=== Excerpted text ===
I remember when eggs were taboo, but now they have been welcomed back into our diets (especially if they are cage free). Non-fat was the absolute goal in everything that entered our mouths, but now research is showing us the fallacy of that. Our bodies actually need healthy good fats to function well. Our brains are nearly all fat and if we starve it of “good fats,” we are less healthy.
There is a great deal to keep up with regarding health and weight loss. Some programs seem to work for some people for a time, but once they stray everything slides to worse than before the program started. Some programs seem to work for no one.
Then there are the issues of how each decade adds new challenges. We keep trying to hold back the tsunami effects of hormonal changes and each new decade, but keep losing the battle many times. Few of us will have bodies that look or function like they did when we were 20 or 30 when we reach 60, 70, and beyond.
I wonder if we are as concerned about the other weight we carry.
The writer of Hebrews 12:1 talks about laying aside another kind of weight, doesn’t he?
“Therefore, since we are surrounded by so great a cloud of witnesses, let us also lay aside every weight, and sin which clings so closely, and let us run with endurance the race that is set before us.” Hebrews 12:1 (ESV)
The Passion Translation of Hebrews 12:1 reads like this:
“As for us, we have all of these great witnesses who encircle us like clouds. So we must let go of every wound that has pierced us and the sin we so easily fall into. Then we will be able to run life’s marathon race with passion and determination, for the path has been already marked out before us.”
Clearly, the writer has chosen the metaphor of a race and there is always a great deal of physical training and exercise and diet regimens when a big race is ahead. But the writer uses that to talk about another kind of race and another issue of “weight control” that can hinder us in that race.
=== Recorded data ===
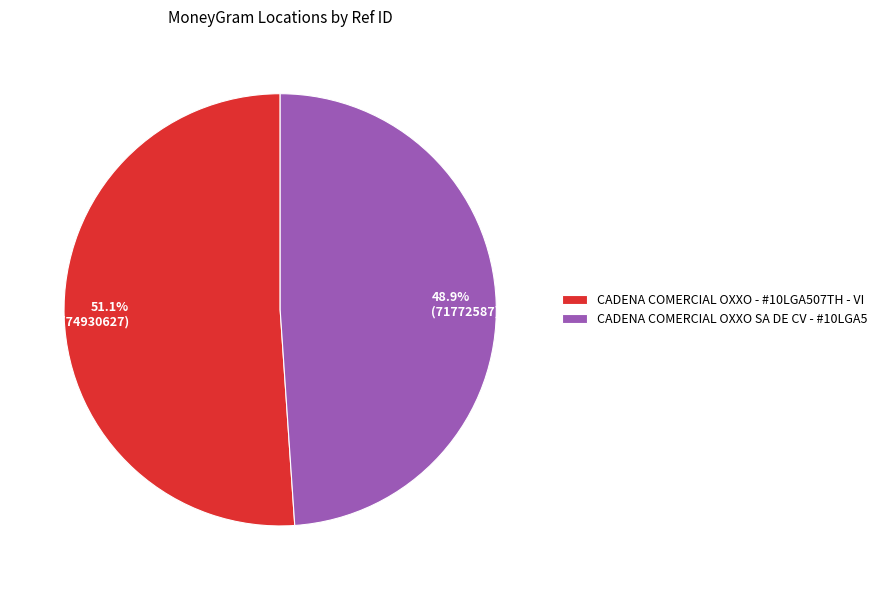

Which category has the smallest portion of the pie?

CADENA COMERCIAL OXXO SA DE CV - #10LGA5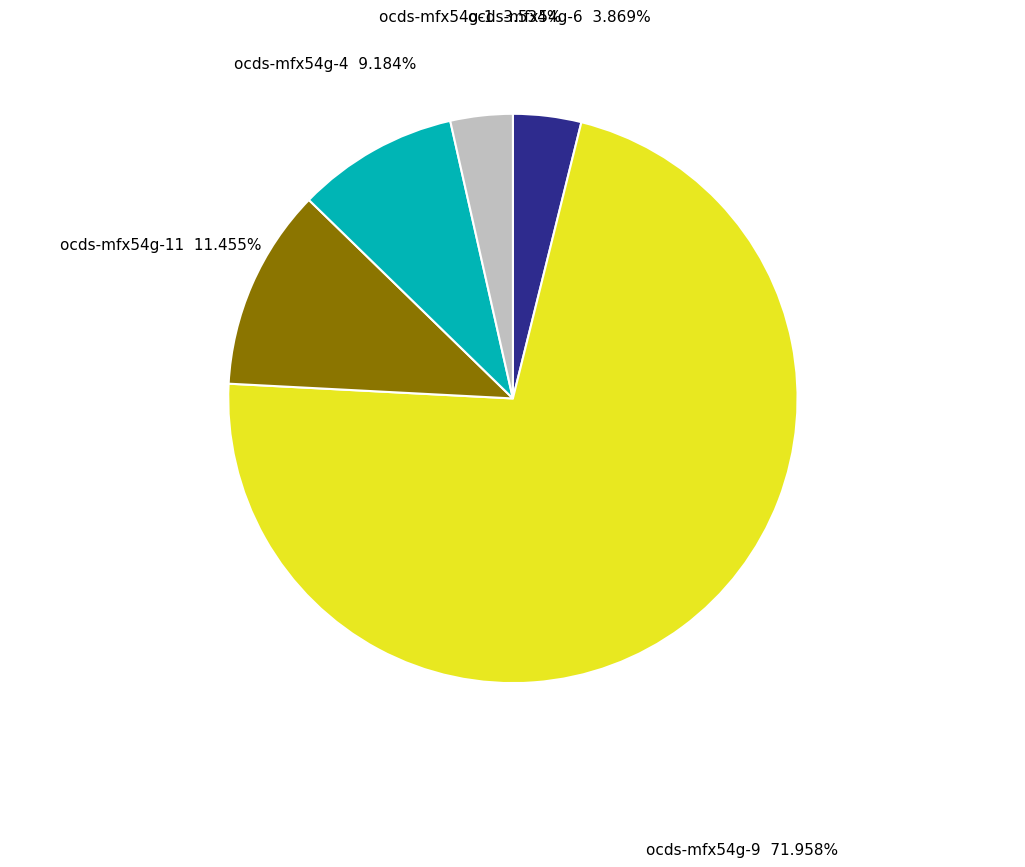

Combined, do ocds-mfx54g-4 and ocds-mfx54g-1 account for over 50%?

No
===
What to do. Write the next few paragraphs of the piece on diet and spiritual weight, picking up right after its last sentence. The material has nothing to do with the piece on diet and spiritual weight.

Exercise output.
The race the writer of Hebrews speaks of and that Paul often refers to is the race we run in our spiritual lives. He makes note that too much weight there can bog us down as well, but I don’t think I hear many of us talking about a weight program to deal with that kind of weight.
What would a weight loss program look like for the spiritual race?
Matthew Henry identifies two parts of the program in his commentary on this verse. He clarifies what the “weight” is that we are to deal with as “all inordinate affection and concern for the body, and the present life and world. Inordinate care for the present life, or fondness for it, is a dead weight upon the soul, that pulls it down when it should ascend upwards, and pulls it back when it should press forward; it makes duty and difficulties harder and heavier than they would be.”
That spells it out very specifically for us. These are things that do challenge us on a daily basis in our personal, work, social, and cultural life. Every one of these areas push to keep us focused on the seen world and that world is pretty messy, depressing, and scary. If our focus remains there, we can lose hope.
Paul’s words in 2 Corinthians 4:18 (NIV) speak directly to this challenge:
“So we fix our eyes not on what is seen, but on what is unseen, since what is seen is temporary, but what is unseen is eternal.”
The “seen” world shouts for and seduces us for attention.
When our focus is shifted there, we can become angry, anxious, and ambivalent. We can have difficulty sleeping and our eating habits change as a result of those stirred emotions.
The second part of the weight loss program we need to address from Hebrews 12:1 is “the sin that clings closely.” What sin is that? It’s the one that has the greatest advantage over us based on our lived experience, the circumstances we are in, our overall constitution, and the company we keep.
Sometimes that sin is one we can quickly name, but sometimes we don’t want to name it because if we’re honest we aren’t sure we want to give it up. It has become a habit that in some way gives us back something we like, want, or think we need.
Yet it is in this area that we add to the weight noted in the first part of the weight loss program Mathew Henry identified. We now add the weight of guilt from unconfessed sin as well as shame that causes us to hide when we most need to be vulnerable with God and other safe people in our lives.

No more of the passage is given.